- [WORK INSTRUCTION] The reply should be a single number: the count of lines below that contain the word "none".

- [RECORDS FOR THE TASK]
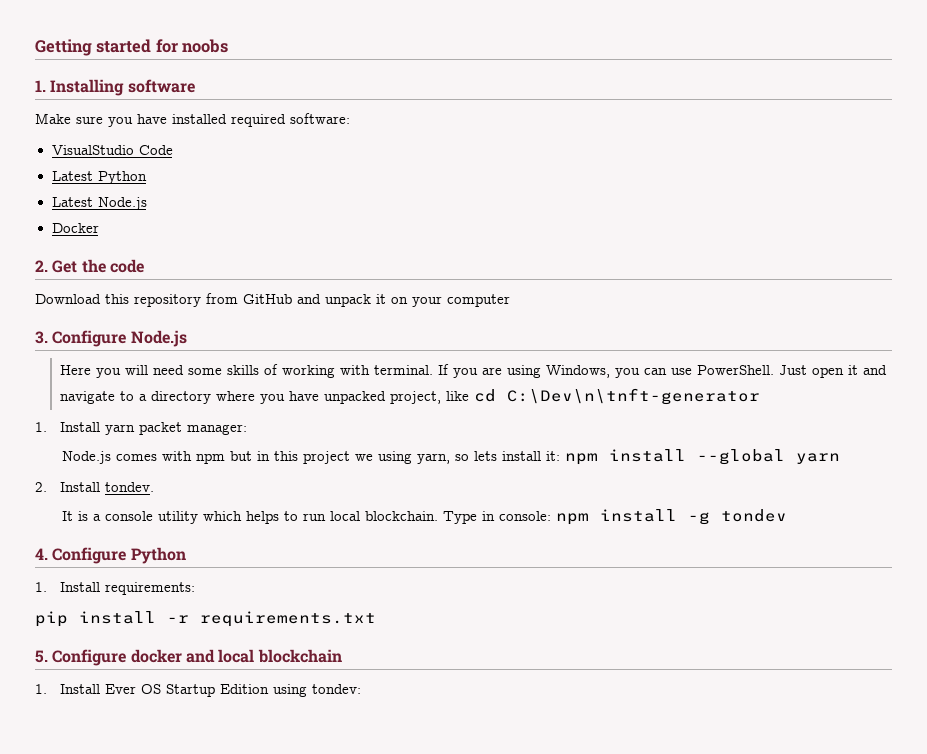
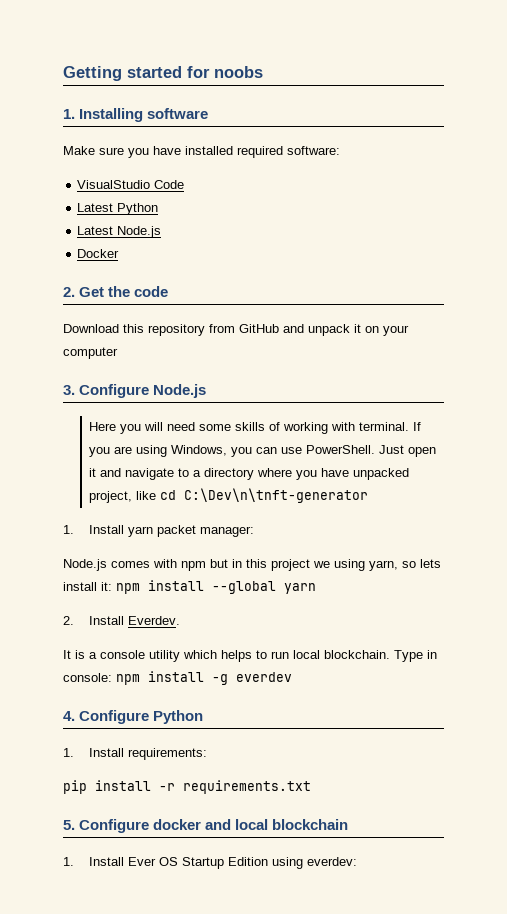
[105,482,155,492] tondev. -> [127,616,180,625] Everdev.
[721,509,788,522] tondev -> [236,672,292,682] everdev
[312,684,362,694] tondev: -> [306,857,357,866] everdev:

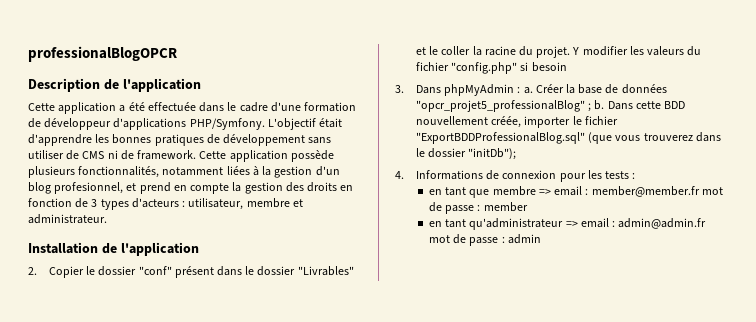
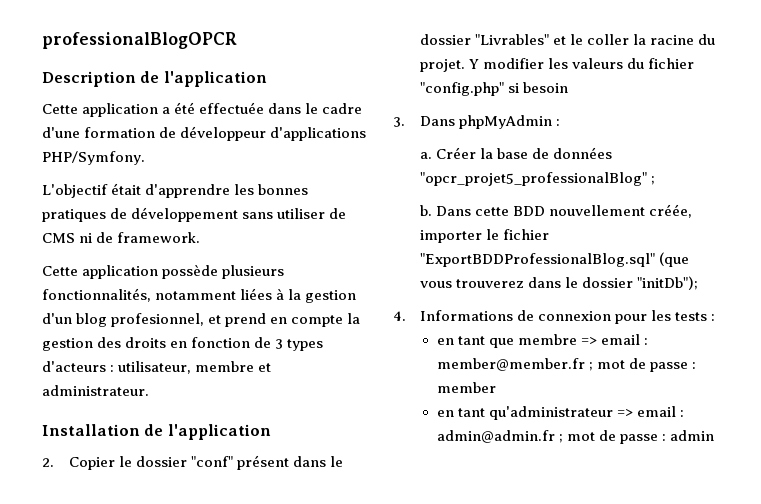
(265, 124) none -> (145, 158) //
(197, 155) none -> (201, 237) //
(521, 90) none -> (561, 122) //
(592, 107) none -> (656, 180) //
(700, 191) none -> [588,362,593,371] ;
(707, 223) none -> [558,434,563,443] ;

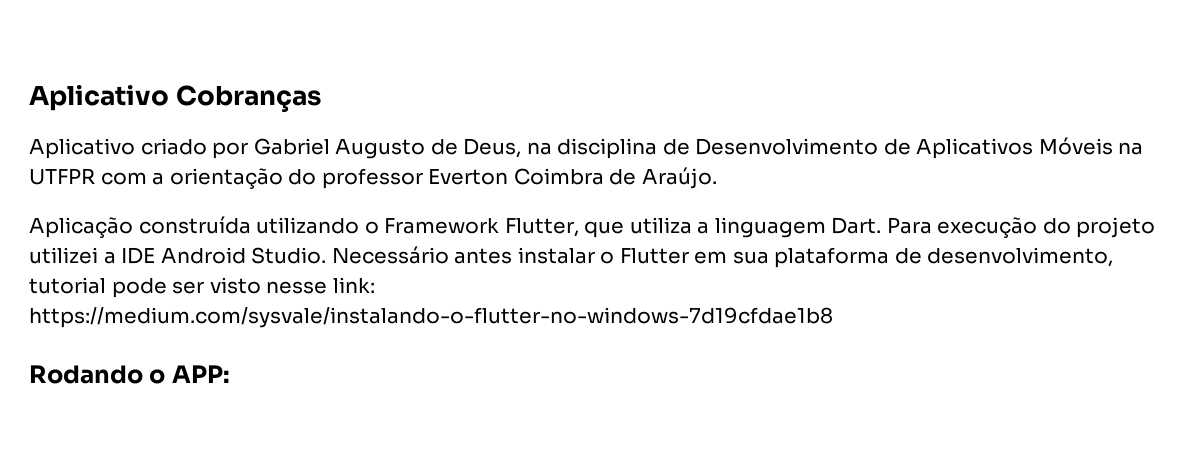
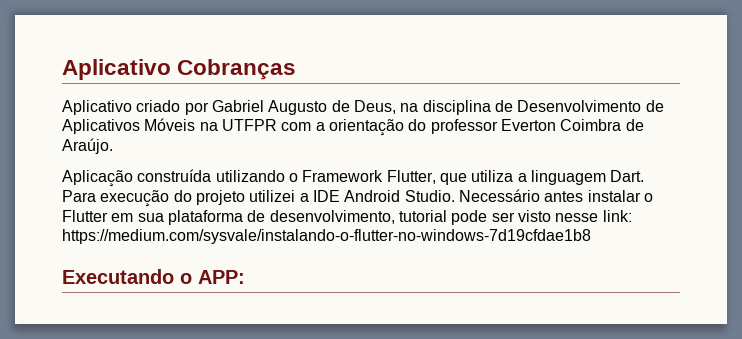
[29,365,143,384] Rodando -> [62,269,174,284] Executando

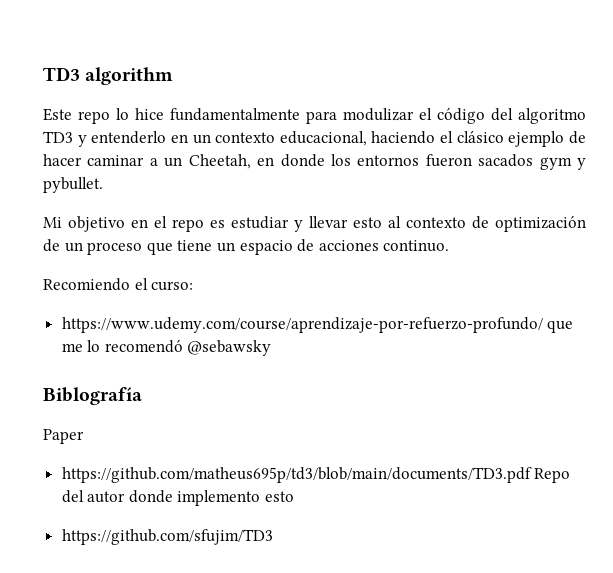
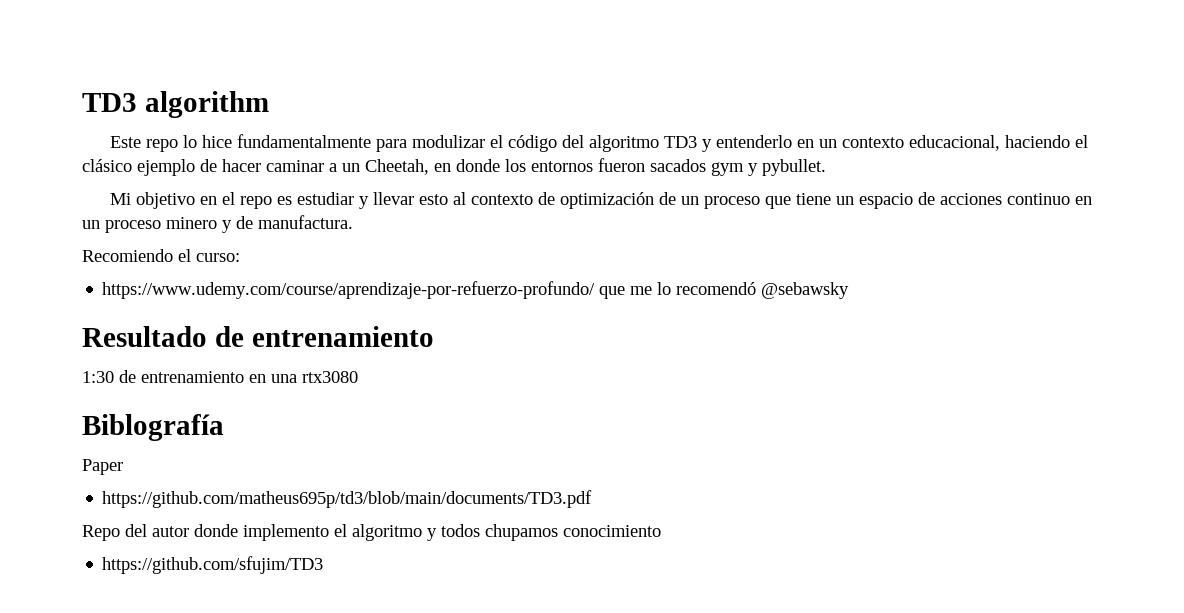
[383,240,450,252] continuo. -> [1007,193,1093,205] [82,215,353,233] continuo en un proceso minero y de manufactura.
(272, 348) none -> [82,326,434,347] [82,370,358,383] // Resultado de entrenamiento // 1:30 de entrenamiento en una rtx3080
(532, 475) none -> (593, 499) //
[265,491,295,502] esto -> [334,524,661,541] el algoritmo y todos chupamos conocimiento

- [WRITTEN ANSWER] 8